◆ **EXCERPTED DATA**
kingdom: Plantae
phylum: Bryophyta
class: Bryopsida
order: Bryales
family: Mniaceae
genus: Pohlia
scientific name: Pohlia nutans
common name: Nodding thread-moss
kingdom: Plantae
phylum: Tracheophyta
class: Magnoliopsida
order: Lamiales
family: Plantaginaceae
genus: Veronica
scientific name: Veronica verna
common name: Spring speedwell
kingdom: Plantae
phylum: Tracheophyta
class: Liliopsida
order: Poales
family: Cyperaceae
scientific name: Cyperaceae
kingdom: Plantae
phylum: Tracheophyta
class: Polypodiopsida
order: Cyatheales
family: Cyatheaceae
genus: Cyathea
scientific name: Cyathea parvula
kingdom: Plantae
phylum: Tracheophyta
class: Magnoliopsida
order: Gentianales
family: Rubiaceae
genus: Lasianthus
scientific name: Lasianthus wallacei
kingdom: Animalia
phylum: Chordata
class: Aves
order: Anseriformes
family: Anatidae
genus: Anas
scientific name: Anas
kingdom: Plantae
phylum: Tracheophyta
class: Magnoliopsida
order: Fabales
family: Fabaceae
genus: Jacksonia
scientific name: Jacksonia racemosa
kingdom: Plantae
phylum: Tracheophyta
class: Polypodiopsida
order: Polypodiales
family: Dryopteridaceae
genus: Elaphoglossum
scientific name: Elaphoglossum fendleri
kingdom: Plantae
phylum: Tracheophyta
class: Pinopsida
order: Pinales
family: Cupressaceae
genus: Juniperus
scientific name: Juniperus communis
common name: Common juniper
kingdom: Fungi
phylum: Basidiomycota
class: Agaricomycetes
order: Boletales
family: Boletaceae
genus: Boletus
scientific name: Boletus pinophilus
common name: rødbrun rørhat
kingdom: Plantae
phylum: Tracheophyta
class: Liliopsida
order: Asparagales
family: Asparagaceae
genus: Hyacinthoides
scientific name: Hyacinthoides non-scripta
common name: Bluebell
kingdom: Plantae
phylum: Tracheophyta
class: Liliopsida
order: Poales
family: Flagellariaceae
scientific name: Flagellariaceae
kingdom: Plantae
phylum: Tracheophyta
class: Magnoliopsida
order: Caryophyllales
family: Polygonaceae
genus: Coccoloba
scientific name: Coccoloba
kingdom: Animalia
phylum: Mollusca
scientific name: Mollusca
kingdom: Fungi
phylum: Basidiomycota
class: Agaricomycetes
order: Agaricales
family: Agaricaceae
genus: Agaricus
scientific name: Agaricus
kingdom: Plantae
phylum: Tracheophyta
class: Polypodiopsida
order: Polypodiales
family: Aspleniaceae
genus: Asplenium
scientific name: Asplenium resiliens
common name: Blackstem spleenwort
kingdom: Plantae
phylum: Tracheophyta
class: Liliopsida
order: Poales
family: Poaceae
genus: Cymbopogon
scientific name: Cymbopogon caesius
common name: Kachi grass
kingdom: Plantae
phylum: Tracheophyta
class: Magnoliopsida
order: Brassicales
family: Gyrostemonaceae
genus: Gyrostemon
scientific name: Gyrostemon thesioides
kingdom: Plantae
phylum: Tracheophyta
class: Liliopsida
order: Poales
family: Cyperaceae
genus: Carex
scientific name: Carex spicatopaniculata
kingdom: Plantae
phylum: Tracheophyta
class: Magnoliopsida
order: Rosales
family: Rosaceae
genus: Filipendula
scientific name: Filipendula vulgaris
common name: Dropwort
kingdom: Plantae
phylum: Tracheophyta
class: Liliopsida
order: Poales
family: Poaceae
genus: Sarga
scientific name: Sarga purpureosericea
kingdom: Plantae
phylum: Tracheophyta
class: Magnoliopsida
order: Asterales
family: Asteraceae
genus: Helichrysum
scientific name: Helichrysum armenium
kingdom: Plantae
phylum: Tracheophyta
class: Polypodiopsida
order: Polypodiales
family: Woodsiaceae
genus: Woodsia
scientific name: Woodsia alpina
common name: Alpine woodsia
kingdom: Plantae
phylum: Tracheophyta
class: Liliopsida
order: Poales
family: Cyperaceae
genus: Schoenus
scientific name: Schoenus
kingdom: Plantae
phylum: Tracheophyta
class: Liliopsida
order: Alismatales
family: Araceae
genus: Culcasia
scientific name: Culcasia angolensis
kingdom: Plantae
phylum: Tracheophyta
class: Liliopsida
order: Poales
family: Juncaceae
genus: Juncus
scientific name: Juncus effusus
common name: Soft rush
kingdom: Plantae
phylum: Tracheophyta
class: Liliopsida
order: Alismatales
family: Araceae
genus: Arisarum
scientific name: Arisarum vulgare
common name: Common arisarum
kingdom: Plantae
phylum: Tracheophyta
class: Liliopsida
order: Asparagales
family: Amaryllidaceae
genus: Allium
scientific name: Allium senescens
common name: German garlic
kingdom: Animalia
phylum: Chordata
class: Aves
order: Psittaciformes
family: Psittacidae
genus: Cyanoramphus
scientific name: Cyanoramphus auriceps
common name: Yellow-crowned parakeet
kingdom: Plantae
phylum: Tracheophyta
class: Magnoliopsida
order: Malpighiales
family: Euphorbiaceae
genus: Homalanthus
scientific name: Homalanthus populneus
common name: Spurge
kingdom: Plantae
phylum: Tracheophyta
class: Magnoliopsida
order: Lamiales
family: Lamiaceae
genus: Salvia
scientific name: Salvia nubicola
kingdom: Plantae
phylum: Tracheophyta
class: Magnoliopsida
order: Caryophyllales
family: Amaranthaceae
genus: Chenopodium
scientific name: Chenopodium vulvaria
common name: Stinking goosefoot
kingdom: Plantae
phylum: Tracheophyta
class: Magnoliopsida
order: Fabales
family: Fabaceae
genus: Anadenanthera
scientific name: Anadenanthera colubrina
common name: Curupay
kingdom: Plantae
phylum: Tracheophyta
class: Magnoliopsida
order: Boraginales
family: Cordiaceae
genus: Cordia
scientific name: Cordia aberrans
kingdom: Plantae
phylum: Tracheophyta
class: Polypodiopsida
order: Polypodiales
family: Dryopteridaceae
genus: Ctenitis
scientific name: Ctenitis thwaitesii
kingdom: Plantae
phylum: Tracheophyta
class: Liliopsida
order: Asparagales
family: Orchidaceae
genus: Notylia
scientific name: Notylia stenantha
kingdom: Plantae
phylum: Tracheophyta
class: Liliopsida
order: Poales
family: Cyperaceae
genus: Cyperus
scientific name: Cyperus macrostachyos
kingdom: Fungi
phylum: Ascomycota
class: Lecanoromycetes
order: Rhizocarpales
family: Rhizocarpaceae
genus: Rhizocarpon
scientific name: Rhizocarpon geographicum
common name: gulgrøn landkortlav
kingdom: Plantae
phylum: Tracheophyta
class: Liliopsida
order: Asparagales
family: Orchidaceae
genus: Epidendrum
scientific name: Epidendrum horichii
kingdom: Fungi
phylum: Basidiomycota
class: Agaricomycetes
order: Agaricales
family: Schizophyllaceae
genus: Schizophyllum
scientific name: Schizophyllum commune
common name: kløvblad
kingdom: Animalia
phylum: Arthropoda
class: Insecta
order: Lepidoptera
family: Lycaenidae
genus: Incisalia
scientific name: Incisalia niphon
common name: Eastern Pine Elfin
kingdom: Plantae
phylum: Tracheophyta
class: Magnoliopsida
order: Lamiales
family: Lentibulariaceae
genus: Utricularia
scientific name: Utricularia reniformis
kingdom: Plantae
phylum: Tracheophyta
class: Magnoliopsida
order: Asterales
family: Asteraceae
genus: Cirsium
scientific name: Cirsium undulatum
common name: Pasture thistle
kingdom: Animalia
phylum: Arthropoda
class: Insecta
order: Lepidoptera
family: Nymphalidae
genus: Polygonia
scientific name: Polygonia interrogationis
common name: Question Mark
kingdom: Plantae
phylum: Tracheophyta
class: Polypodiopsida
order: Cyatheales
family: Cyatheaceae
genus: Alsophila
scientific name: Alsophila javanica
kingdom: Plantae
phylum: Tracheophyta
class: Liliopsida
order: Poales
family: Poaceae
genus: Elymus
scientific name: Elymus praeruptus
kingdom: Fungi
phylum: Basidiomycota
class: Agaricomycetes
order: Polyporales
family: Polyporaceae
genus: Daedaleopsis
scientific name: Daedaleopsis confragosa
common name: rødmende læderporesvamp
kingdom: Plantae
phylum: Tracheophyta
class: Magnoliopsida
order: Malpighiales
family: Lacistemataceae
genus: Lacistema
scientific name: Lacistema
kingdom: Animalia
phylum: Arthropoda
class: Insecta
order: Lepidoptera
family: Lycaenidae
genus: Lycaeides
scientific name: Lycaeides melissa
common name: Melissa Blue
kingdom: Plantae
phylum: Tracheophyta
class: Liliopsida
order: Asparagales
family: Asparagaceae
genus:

◆ **WHAT THE EXERCISE ASKS**
Can you transcribe each line, starting with the line that contains "scientific name: Lacistema" and continuing through the last line of the records, reproducing every one of them exactly?

◆ **EXPECTED ANSWER**
scientific name: Lacistema
kingdom: Animalia
phylum: Arthropoda
class: Insecta
order: Lepidoptera
family: Lycaenidae
genus: Lycaeides
scientific name: Lycaeides melissa
common name: Melissa Blue
kingdom: Plantae
phylum: Tracheophyta
class: Liliopsida
order: Asparagales
family: Asparagaceae
genus:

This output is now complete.